Madison warned the American people in Federalist #10 about the rise of factions in a democracy. He did say, however, that they were an inevitable effect of liberty. The U.S. Of factions in politics causes corruption and ignorance to other opinions that may be just as appropriate, if not better. My suggestion as to get rid of them would be to ban the use of political party identity/advertisement in political campaigns/terms. However, seeing as how this would probably be seen as a First Amendment violation, I suggest, as an alternative, that the government pass legislation forcing minor parties to be included in debates. Giving the people two opinions to pick from out of so many seems rather "undemocratic" in my opinion.
First I must admit, that as a german citizen I am no expert on U.S. Politics. But what I can say is that the problem doesn't lie in the existence of political parties. Parties form inevitably when several people have the same interests. What needs to be done is to allow more parties in the the parliament.
Let me take the German system as an example for a multiparty system. Here you have to have a few thousand supporters for your party in one federal state for your party to be on the ballot in this state. So if you want to be eligible in each state, you have to be supported in each state.
Then, the number of seats you get in the parliament obviously depends on the number of votes you get. If you get 30% of all votes, you get 30% of the seats in the parliament. But if you get less than 5% of the votes your party doesn't get into the parliament. This is to prevent a lot of small parties just blocking the government, like it was in the Weimar Republic, before World War 2. Also, in each district you vote for a direct candidate of your choice, which usually, but not necessarily belongs to a party. And the candidate with the most votes in a district also goes into parliament, even if his party wasn't elected. And then, depending on the outcome, some of the parties form a coalition to get more then 50% of all seats. This system applies for the election of the national parliament, the parliaments of the single states and the parliaments of single cities and communities. I know this it isn't perfect, but so far it works rather well and represents quite well what the people voted for. And it is not just right vs. Left or conservative vs. Liberal.
The problem is the two-party system, in which the winner takes all and the loser gets nothing at all. This makes niche parties unviable and forces people into having to either vote for one of the two major parties or throw their vote away on a third-party that has no chance of victory.
What we need is to reform the way seats are allocated in Congress. For instance, by switching to proportional representation such that if a given party gets 10% of the vote then 10% of the seats in Congress are allocated to members of that party.
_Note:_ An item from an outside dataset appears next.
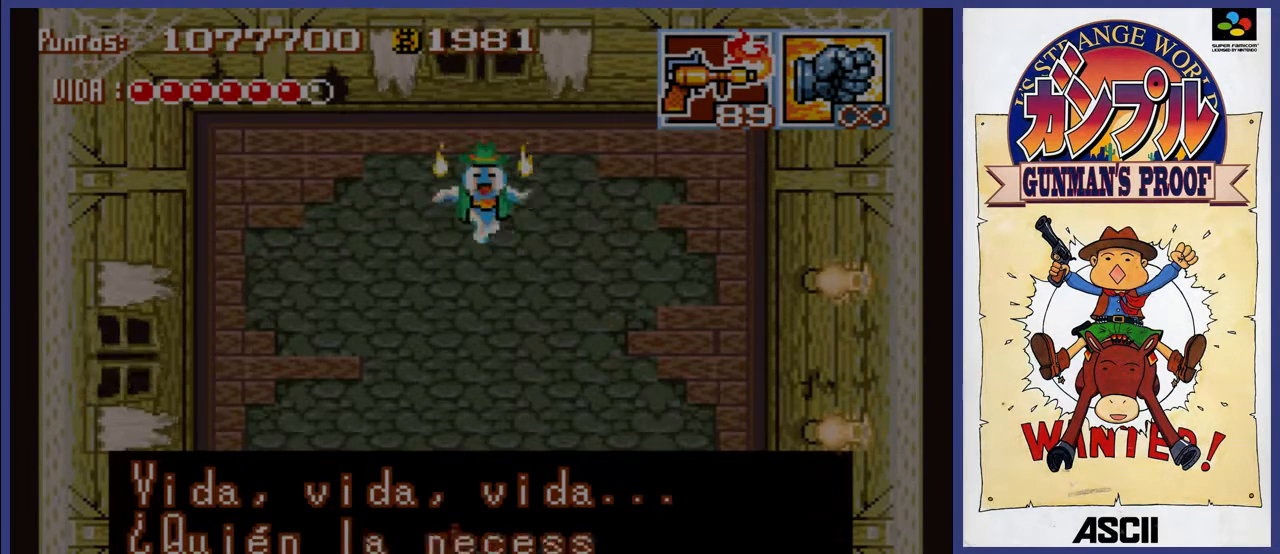
{"buttons": [], "events": []}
This would make alternative/niche parties viable, and remove the current disincentive against voting for them. And also consequently result in a Congress whose makeup more closely reflects its electorate.
So anyways, parties aren't the problem in and of themselves, but there is a legitimate problem and electoral reform is absolutely called for.
The main problem with the two-party system in place in the US is the lack of true representation of opinions. Each party is forced to cover a broad spread of opinions and causes, weakening the party identity and discouraging it from focussing on any particular topic or cause. Everyone is forced either to vote for the liberals or the conservatives, Democrat or Republican.
Multi-party parliamentary systems allow for a host of smaller parties, each with a narrow focus and specifically energized voter base. Coalitions are made to achieve specific goals, but party identity remains more or less intact. This would remove a lot of the black/white polarized politics, and one could vote for any of a number of specific parties that would align much closer to your actual beliefs.